Program Xilinx FPGAs Using HDL Coder with Xilinx System Generator for DSP

HDL Coder supports code generation for Simulink models constructed with a combination of blocks from Simulink and Xilinx-specific blocksets from System Generator for DSP. The System Generator Subsystem block in HDL Coder enables you to include models built with System Generator in Simulink as subsystems. HDL Coder uses System Generator to generate code from the subsystem blocks and integrates the complete design into synthesizeable HDL.

This approach enables you to:

  • Use HDL Coder area and speed optimizations for Simulink components.
  • Leverage Xilinx-optimized blocks in System Generator.
  • Reuse legacy models built with Xilinx-specific blocks for simulation and code generation.

Program Xilinx FPGAs Using Xilinx Model Composer and Simulink

Model Composer is designed as an add-on to Simulink and offers bit-accurate Xilinx-optimized blocks. It includes application-specific blocks for computer vision and image processing, and functional blocks for math, linear algebra, logic, and bit-wise operations, among others. You can focus on expressing algorithms using both Xilinx Model Composer library blocks and custom user-imported blocks without worrying about implementation specifics. You can also leverage Simulink’s graphical environment for algorithm design, simulation, and functional verification. Model Composer then transforms your algorithmic specifications to production-quality IP through automatic optimizations that extend the Vivado High-Level Synthesis technology.

Program Xilinx Zynq SoC Devices with Embedded Coder and HDL Coder

With Model-Based Design, design teams can simulate models for complete systems and use C/C++ and HDL code generation from Simulink to target Xilinx Zynq All Programmable SoC devices, which offer combination of ARM® Cortex®-A cores along with the programmable logic of a conventional Xilinx FPGA.

In this hardware-software workflow, you generate C/C++ with Embedded Coder® for your software model, and can use HDL Coder to generate Verilog and VHDL to produce IP cores from your hardware model.

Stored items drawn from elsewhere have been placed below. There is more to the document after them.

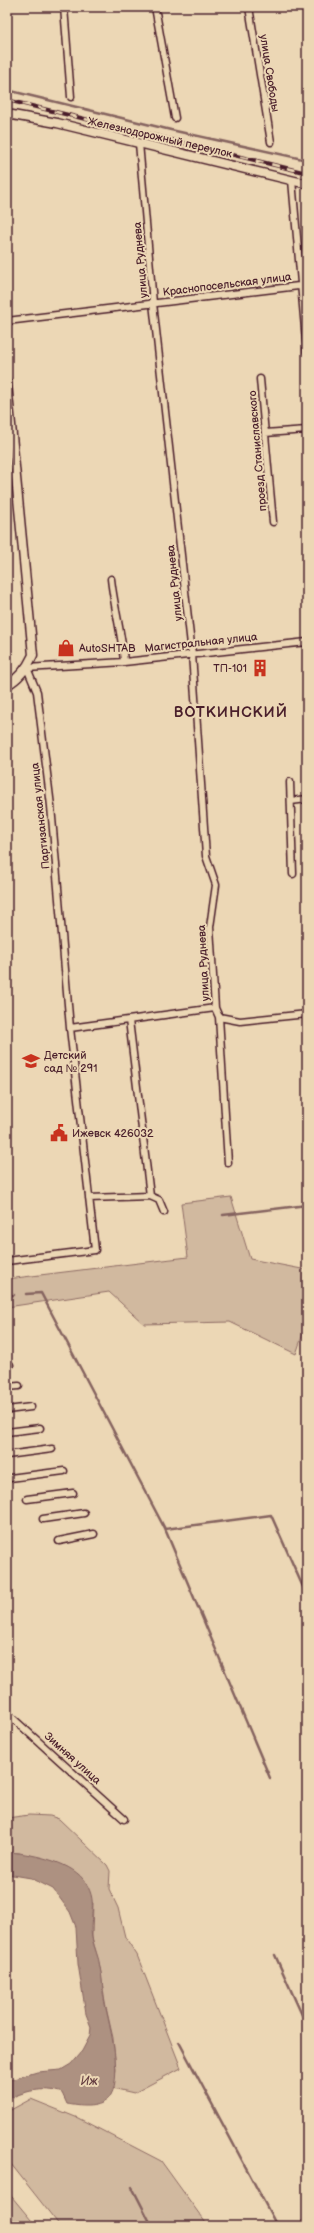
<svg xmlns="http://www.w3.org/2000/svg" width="314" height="2233" font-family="'Balsamiq Sans',sans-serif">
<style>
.green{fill:#d1b99f;stroke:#8e6c65}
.water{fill:#ad9181;stroke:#85635f}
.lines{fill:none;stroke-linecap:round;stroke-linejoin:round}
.stream{stroke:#85635f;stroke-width:2.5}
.minor-casing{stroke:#4a1f2b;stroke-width:9}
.tertiary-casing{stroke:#4a1f2b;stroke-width:11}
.minor{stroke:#ecd7b5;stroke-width:6}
.tertiary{stroke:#ecd7b5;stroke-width:8}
.rail-casing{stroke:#4a1f2b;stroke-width:4}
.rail{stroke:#ecd7b5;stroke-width:2.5;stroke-dasharray:8;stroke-linecap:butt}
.labels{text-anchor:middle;stroke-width:4;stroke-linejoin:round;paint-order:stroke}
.street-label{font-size:11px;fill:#4a1f2b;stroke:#ecd7b5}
.poi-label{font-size:11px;fill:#4a1f2b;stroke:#ecd7b5;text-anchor:start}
.water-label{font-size:12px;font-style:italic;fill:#633c40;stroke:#ecd7b5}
.district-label{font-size:15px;font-weight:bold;letter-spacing:1px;fill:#4a1f2b;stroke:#ecd7b5}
</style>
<rect width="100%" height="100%" fill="#ecd7b5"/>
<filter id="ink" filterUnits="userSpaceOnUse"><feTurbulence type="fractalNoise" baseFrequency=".025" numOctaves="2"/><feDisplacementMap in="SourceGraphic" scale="8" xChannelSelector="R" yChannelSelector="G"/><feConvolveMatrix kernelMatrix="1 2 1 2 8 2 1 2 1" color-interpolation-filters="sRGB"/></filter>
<g filter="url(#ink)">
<path class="green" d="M231,1197L250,1259L307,1270V1322L296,1354L230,1322L144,1324L109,1292L7,1307V1279L188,1257L181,1203Z
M29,1815L50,1816L59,1819L107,1865L110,1871L109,1889L118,1908L125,1937L137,1955L181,2068L134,2093L112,2088L116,2070L113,2038L105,2003L100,1967L92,1937L93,1903L20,1853L7,1852V1818Z
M31,2099L78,2118L161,2161L208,2226H60L7,2159V2112Z
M7,2191L36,2226H7Z"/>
<path class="water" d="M7,1852C28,1853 69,1861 83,1879C100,1901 88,1917 92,1938C94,1948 99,1957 100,1967C103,1979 102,1992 105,2004C109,2024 125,2081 108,2099C97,2109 79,2106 67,2104L62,2093C45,2086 23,2091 7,2100V2081L37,2072L61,2070L71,2064L82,2051L90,2036L91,2027L86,2014L78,1964L76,1927L70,1912L53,1889L31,1878L7,1874Z"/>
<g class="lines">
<path class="stream" d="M7,90L171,130L307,160
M223,1215L307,1205
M26,1294L41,1293L165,1529L271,1515L307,1596
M7,1296L14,1295
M165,1529L270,1778
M275,1955L307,2026
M179,2042L277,2226
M132,2187L152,2226"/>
<g class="minor-casing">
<path id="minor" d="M64,7L71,97
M155,7L175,118
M249,7L271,142
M139,143L153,303L192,654L206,856L216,885L210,927L215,1008L219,1017L228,1163
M292,180L307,352
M7,321L307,285
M260,379L273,522
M265,433L307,430
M111,579C114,607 122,634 124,662
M290,782L293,874
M291,801L307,799
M219,1017L240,1021L307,1014
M129,1020L150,1196
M70,1028L215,1008
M89,1198L150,1196L159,1200L164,1212
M7,1261L95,1250L70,1028L51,806L37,692L27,668L124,662L307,642
M7,1365H10
M7,1387L19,1386
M7,1410L31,1407
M7,1432L40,1428
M7,1455L52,1449
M10,1478L64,1471
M27,1499L73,1493
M43,1519L84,1513
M59,1541L94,1534
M7,1713L124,1819"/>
</g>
<g class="tertiary-casing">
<path id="tertiary" d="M7,114L57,123L307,184
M7,383L33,655C27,668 20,678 7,685"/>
</g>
<use href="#minor" class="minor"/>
<use href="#tertiary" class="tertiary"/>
<g class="rail-casing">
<path id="rail" d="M7,100L307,173"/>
</g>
<use href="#rail" class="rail"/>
</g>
</g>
<defs>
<g id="shop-bare" transform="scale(1.38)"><path d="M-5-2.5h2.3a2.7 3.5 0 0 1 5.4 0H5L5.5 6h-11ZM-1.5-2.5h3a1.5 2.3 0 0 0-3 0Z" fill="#c8321e" stroke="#ecd7b5" stroke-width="2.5" paint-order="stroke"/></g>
<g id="building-bare" transform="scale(1.38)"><path d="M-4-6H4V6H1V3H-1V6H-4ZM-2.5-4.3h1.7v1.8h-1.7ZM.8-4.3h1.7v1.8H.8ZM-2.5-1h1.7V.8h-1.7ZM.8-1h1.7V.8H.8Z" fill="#c8321e" stroke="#ecd7b5" stroke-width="2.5" paint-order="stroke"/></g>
<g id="school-bare" transform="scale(1.38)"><path d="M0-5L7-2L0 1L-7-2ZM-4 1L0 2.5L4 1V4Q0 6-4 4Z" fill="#c8321e" stroke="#ecd7b5" stroke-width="2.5" paint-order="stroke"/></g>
<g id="civic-bare" transform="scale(1.38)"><path d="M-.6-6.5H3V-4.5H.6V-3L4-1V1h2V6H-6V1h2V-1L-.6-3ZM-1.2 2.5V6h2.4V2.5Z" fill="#c8321e" stroke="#ecd7b5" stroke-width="2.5" paint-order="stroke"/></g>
</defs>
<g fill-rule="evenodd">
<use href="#shop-bare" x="66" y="648"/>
<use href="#building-bare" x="260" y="668"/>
<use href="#school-bare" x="31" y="1061"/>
<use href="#civic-bare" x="59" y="1133"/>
</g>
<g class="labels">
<g class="street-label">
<text transform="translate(270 73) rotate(81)" y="4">улица Свободы</text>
<text transform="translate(160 137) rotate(13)" y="4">Железнодорожный переулок</text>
<text transform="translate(140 260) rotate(-95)" y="4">улица Руднева</text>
<text transform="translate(227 284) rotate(-7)" y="4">Краснопосельская улица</text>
<text transform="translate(257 451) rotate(-95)" y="4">проезд Станиславского</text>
<text transform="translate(174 583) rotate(-96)" y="4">улица Руднева</text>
<text transform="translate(201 642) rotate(-6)" y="4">Магистральная улица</text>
<text transform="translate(40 816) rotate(-96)" y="4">Партизанская улица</text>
<text transform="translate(203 963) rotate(-93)" y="4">улица Руднева</text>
<text transform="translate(73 1758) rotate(42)" y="4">Зимняя улица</text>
</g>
<g class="poi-label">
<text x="79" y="652">AutoSHTAB</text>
<text x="247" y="672" text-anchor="end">ТП-101</text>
<text x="44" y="1059">Детский<tspan x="44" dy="13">сад № 291</tspan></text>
<text x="72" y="1137">Ижевск 426032</text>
</g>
<g class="water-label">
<text x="89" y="2085">Иж</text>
</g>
<g class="district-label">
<text x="231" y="717">ВОТКИНСКИЙ</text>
</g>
</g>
<rect width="314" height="2233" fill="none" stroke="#ecd7b5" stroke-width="24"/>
<rect x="12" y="12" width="290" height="2209" fill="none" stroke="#4a1f2b" stroke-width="1.5" filter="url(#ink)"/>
</svg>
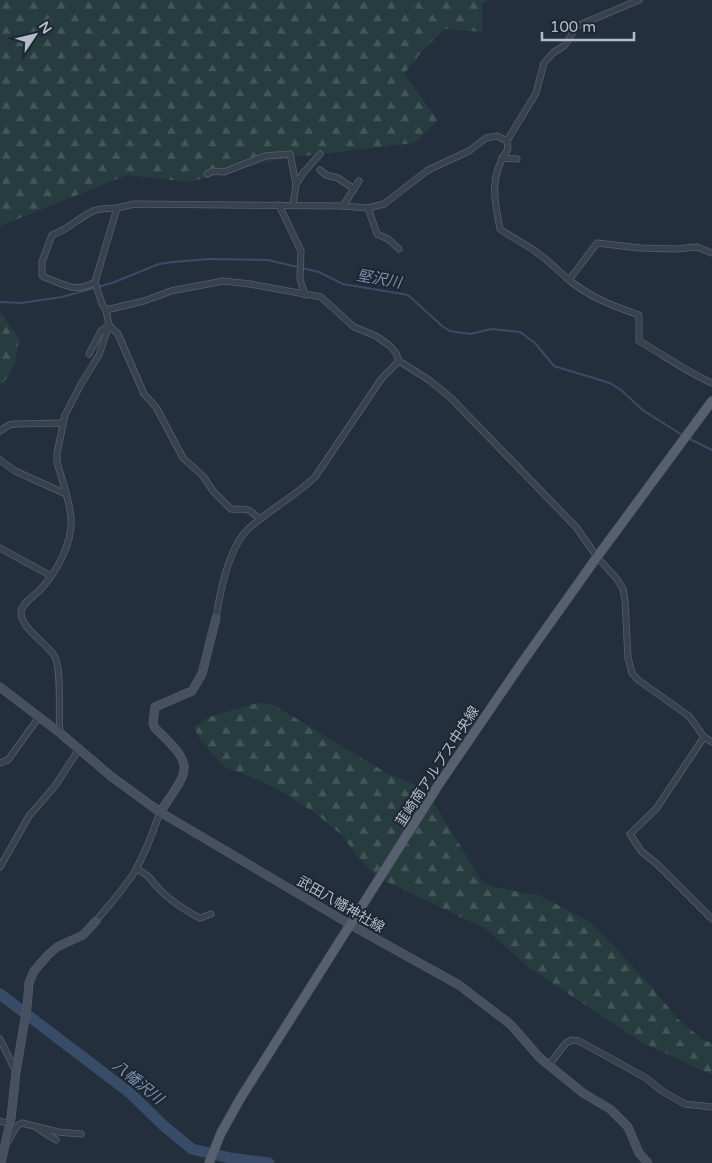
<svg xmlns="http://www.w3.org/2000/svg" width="712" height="1163" viewBox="0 0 712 1163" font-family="'Varela Round','Noto Sans JP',sans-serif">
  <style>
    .forest { fill: url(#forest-firs) }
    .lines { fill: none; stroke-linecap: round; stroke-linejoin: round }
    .stream { stroke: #394c67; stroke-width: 2 }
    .river { stroke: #394c67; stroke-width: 11 }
    .street-casing { stroke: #565f6c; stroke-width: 7 }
    .secondary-casing { stroke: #565f6c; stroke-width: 9 }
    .primary-casing { stroke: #414a57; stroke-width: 10 }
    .street { stroke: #38414e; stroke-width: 5.5 }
    .secondary { stroke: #465061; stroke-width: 8 }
    .primary { stroke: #56606e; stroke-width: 9 }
    .labels { text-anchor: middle; stroke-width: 4; stroke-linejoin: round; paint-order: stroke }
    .street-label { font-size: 14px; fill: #b4bcc9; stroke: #1d2633 }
    .water-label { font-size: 15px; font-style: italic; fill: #7c92b1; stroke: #1d2633 }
  </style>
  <defs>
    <pattern id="forest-firs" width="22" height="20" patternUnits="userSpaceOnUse" patternTransform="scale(1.25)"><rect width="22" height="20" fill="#263c3f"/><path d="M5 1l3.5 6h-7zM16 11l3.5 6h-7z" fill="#435659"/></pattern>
  </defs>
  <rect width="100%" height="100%" fill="#242f3e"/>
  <!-- forest -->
  <g class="forest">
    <path d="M0,0H488L482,4V32L445,29L423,50L404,74L438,120L414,143L279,159L189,182L127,175L0,226Z"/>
    <path d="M0,312L19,338C17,356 15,373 0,385Z"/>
    <path d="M257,703L272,704L390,775L421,787L431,798L483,883L494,887L541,896L592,923L650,985L678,1019L703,1040L712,1043V1075L641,1042L527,966L486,929L377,877L356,855L342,835L315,813L284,793L254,778L224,767L200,740L194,727L209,717Z"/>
  </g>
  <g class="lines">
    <!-- stream -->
    <g class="stream">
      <path d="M0,302L21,303L62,297L112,283L159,264L173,262L210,259L268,260L319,272L343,284L408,295L442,326L450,331L470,334L492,329L520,332L535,343L554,366L610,383L621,390L644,411L684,436"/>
      <path d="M688,438L712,450"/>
    </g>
    <!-- river -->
    <path class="river" d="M0,994L130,1093L164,1126L192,1149L230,1158L269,1163"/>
    <defs>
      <g id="street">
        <path d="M639,0L577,26L565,45L553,53L544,63L536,93L507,141L508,149C489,177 494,198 500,229C512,238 526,244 539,254C549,261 558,271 568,279C589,297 613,306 639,315V341C664,355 685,371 712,383"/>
        <path d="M502,158L517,159"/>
        <path d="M320,170L326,175L338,178L354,189"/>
        <path d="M207,174L213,171L224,172L265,156L290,154L296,184L293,205"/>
        <path d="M296,184L304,172L320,154"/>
        <path d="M279,205L301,251L300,279L305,295"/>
        <path d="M343,206L359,181"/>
        <path d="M368,208L377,234L388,239L399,249"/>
        <path d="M569,280L597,243L640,248L675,249L697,247L712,253"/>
        <path d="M95,282C76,294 63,284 44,277L42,275V262L52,235C68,230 78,218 93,211C101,208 109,209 117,208"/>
        <path d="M106,310L144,301L171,291L223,281L250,284L321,297L354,327L376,336L389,345L396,353L399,361L429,380L450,397L576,527L597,557L617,579L623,589L625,600L628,658L632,673L638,680L689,716L704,737L712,742"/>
        <path d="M109,325L118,334L144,394L156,407L183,458L203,476L213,491L231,509C249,510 245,506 260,519"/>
        <path d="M89,354L101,331L109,325"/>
        <path d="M0,431L9,425L15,424L63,423"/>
        <path d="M0,460L15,471L66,494"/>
        <path d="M0,548L51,576"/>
        <path d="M216,618C220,591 228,549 248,529C269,510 294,497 315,477L382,378L399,361"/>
        <path d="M60,733C58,714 62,671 55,657C47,643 20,628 21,612C22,603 34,596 40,590C57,572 73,542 71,517C69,499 62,480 57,462V453L65,415L81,384L99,355L109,325L106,310L102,304L95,282L117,208L134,204L343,206L368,208L384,204L428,170L469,151L486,138L497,136L507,141"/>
        <path d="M704,737L656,809L630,834L641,851L658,865L712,919"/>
        <path d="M0,763L8,760L39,717"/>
        <path d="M0,867L29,816L55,786L79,749"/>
        <path d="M136,869C151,875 152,883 163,893C174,903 188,912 200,918L211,914"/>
        <path d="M96,921C110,904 124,889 135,871C146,852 153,832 160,812"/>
        <path d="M0,1039L16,1072"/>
        <path d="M549,1065L566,1043L572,1040L579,1041L646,1078L662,1091L685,1104L712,1107"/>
        <path d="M0,1121L10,1124"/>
        <path d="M37,1128L56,1140"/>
        <path d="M6,1145L17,1126L22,1123L58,1132L81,1134"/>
      </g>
      <g id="secondary">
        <path d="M0,687L60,733L112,777L160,812L351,925L459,985L510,1024L540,1058L583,1093L610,1109L628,1127L639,1153L648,1163"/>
        <path d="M160,812C190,768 196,767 155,728L153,723L155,707L192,691L202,674L216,618"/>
        <path d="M1,1163L11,1118L16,1072L27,1007L29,983L34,971L48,955L57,947L83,935L96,921"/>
      </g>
      <path id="primary" d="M209,1163L221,1133L240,1099L439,784L521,664L597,557L712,401"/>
    </defs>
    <!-- street casing -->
    <use href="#street" class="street-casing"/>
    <!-- secondary casing -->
    <use href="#secondary" class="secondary-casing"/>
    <!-- primary casing -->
    <use href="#primary" class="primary-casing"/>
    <!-- street -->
    <use href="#street" class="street"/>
    <!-- secondary -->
    <use href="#secondary" class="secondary"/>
    <!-- primary -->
    <use href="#primary" class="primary"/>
  </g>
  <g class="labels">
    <!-- street labels -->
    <g class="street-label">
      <text transform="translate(437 766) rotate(-57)" y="5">韮崎南アルプス中央線</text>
      <text transform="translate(341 904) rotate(30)" y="5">武田八幡神社線</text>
    </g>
    <!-- water labels -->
    <g class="water-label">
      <text transform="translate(379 279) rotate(10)" y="5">堅沢川</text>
      <text transform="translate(138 1082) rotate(39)" y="5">八幡沢川</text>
    </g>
  </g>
  <!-- north arrow -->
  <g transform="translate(35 35) rotate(55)" stroke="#1d2633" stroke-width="4" paint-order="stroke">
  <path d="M0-4L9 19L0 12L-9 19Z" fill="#b4bcc9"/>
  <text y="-8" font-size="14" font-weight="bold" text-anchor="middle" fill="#b4bcc9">N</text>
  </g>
  <!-- scale -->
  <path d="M542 32v8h92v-8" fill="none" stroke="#b4bcc9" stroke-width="2.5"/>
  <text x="550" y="32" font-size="15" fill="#b4bcc9" stroke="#1d2633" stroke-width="4" paint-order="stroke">100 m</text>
</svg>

Using optimizations provided with the coders, you customize generated code for your target Zynq SoC. For example, you can use resource sharing and distributed pipelining from HDL Coder to improve the efficiency of your FPGA implementation. Similarly, you can use configuration options and processor-specific optimizations provided with Embedded Coder to improve MCU and DSP execution performance on ARM Cortex-A cores. For NEON™-optimized code for DSP filters, you can use the ARM Cortex-A Ne10 Library Support from DSP System Toolbox.

Using Embedded Coder and HDL Coder support packages for Zynq, you integrate generated C/C++ and HDL code into your implementation, use Xilinx Vivado or ISE for synthesis and place and route, and target your selected SoC. Fully automated workflows are available for supported Zynq boards, and address applications such as motor control, video/image processing, and software-defined radio.

Verify Xilinx FPGAs Using HDL Verifier

With HDL Verifier, you can verify code using your MATLAB or Simulink model as a system-level test bench and cosimulating generated code with HDL simulators from Mentor Graphics® or Cadence®. You can perform FPGA-in-the-loop verification using your model again as a system-level test bench and executing generated code on actual Xilinx FPGA boards.

HDL Coder and HDL Verifier provide an integrated environment for generating, programming, and verifying HDL implementations for FPGAs.